Specifically, a group of editors, mostly women, as well as some professors say the spoof was a new twist on a recurring theme, symptomatic of more widespread disrespect towards women at the prestigious journal.

"Women aren't looked upon as the upper crust of the Law Review," says second-year Law student and Review editor Rebecca L. Eisenberg. "Women are not given as much credit for their intelligence and achievements."

"The general atmosphere makes me feel like we're breaking into a male institution," Eisenberg says.

Eisenberg's sentiments were echoed in a letter written by 15 Law School professors and addressed to the Law School community April 20.

"Many students have experienced the Review, like much of the Law School, as an environment that is seriously hostile to women," the professors wrote.

Professor of Law Elizabeth Bartholet, who signed the letter, described the journal to The Crimson as "an extraordinarily exclusive white male preserve."

Judging from the debate in the Law School as a whole, critics of the Review have a substantial following, but by no means represent universal opinion.
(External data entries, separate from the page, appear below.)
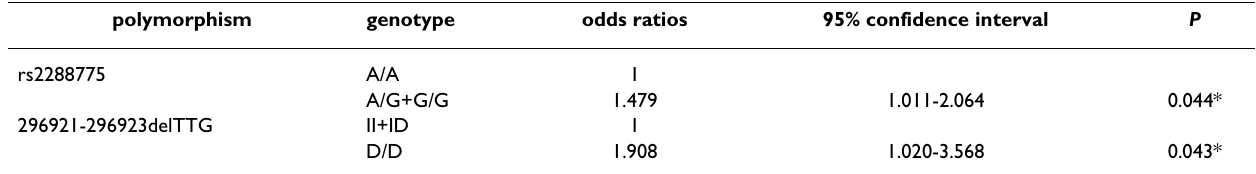
Table 4: Odds ratios and 95% confidence intervals for two variations of NEDD4L gene associated with essential hypertension in female after adjusting smoking, drinking, age and obesity polymorphism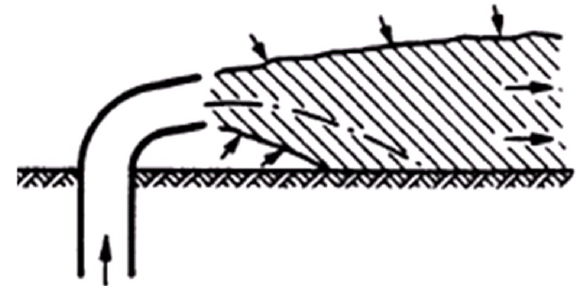
Fig. 6. Example of Coanda attachment conditions for submerged jets discharging near boundaries (after (Jirka et al.,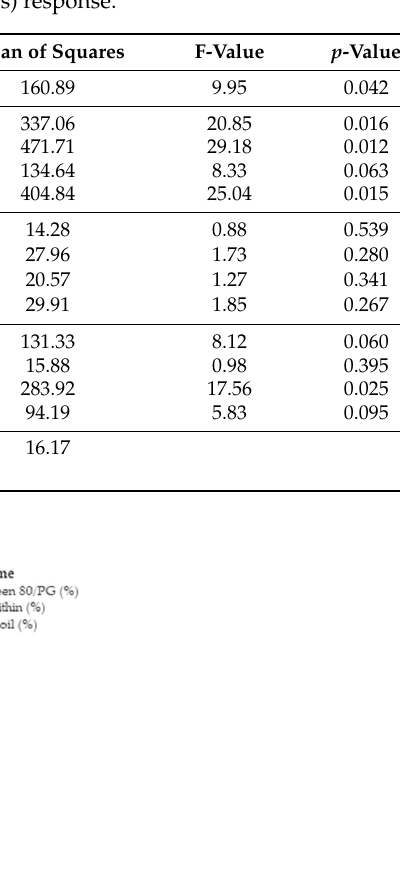
Table 10. Analysis of variance for mean droplet size (Ds) response.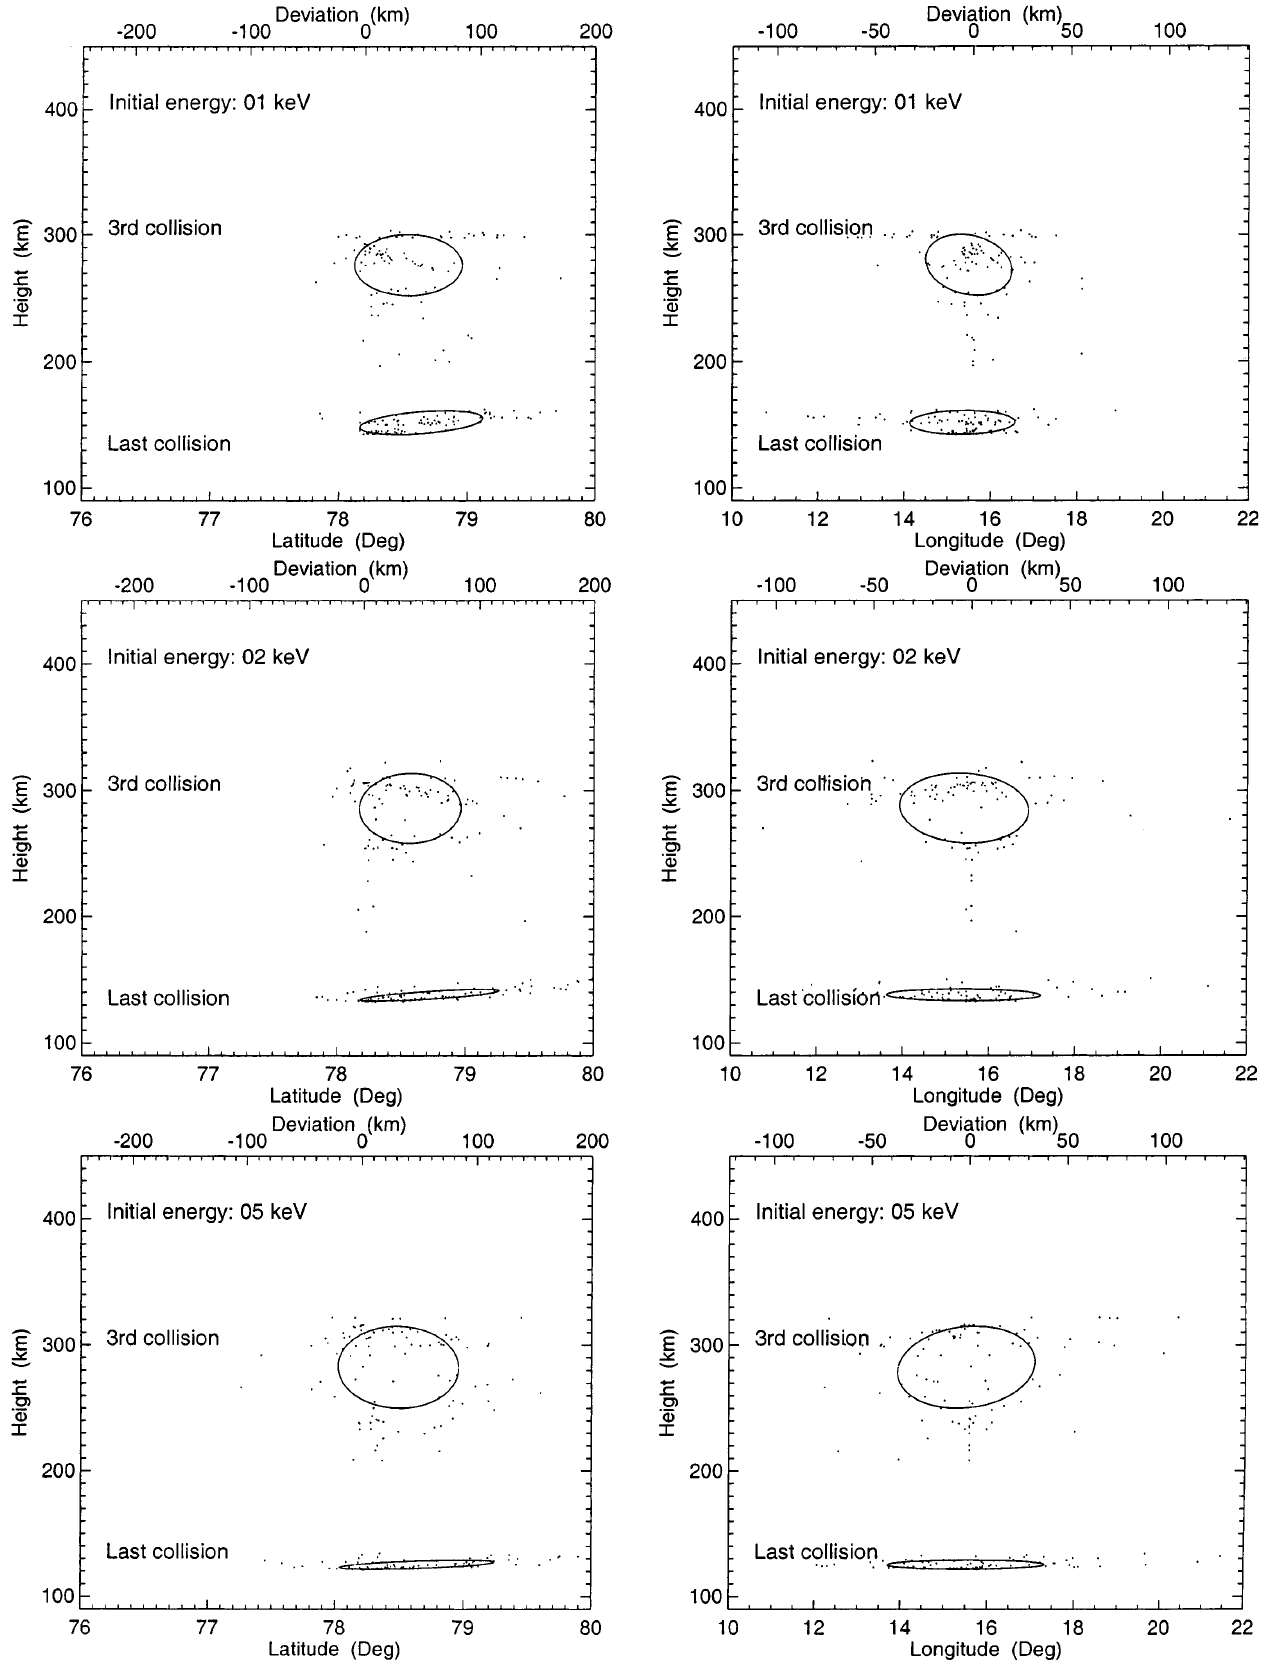
Fig. 1. Latitudinal and longitudinal dispersion at third and last collision, for initial energies of 1, 2 and 5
Still, the journals' critics are more outspoken than its advocates. Editors who have defended the journal from such criticism in the past would not comment for this report, deferring queries to Schulman, the Review's president.

Sings posted in the Review's Gannett House offices instruct staffers to refuse comment, saying that only Schulman should talk to the press. Schulman, who has herself condemned the Frug parody while defending the Review, did not return repeated phone calls over the last month.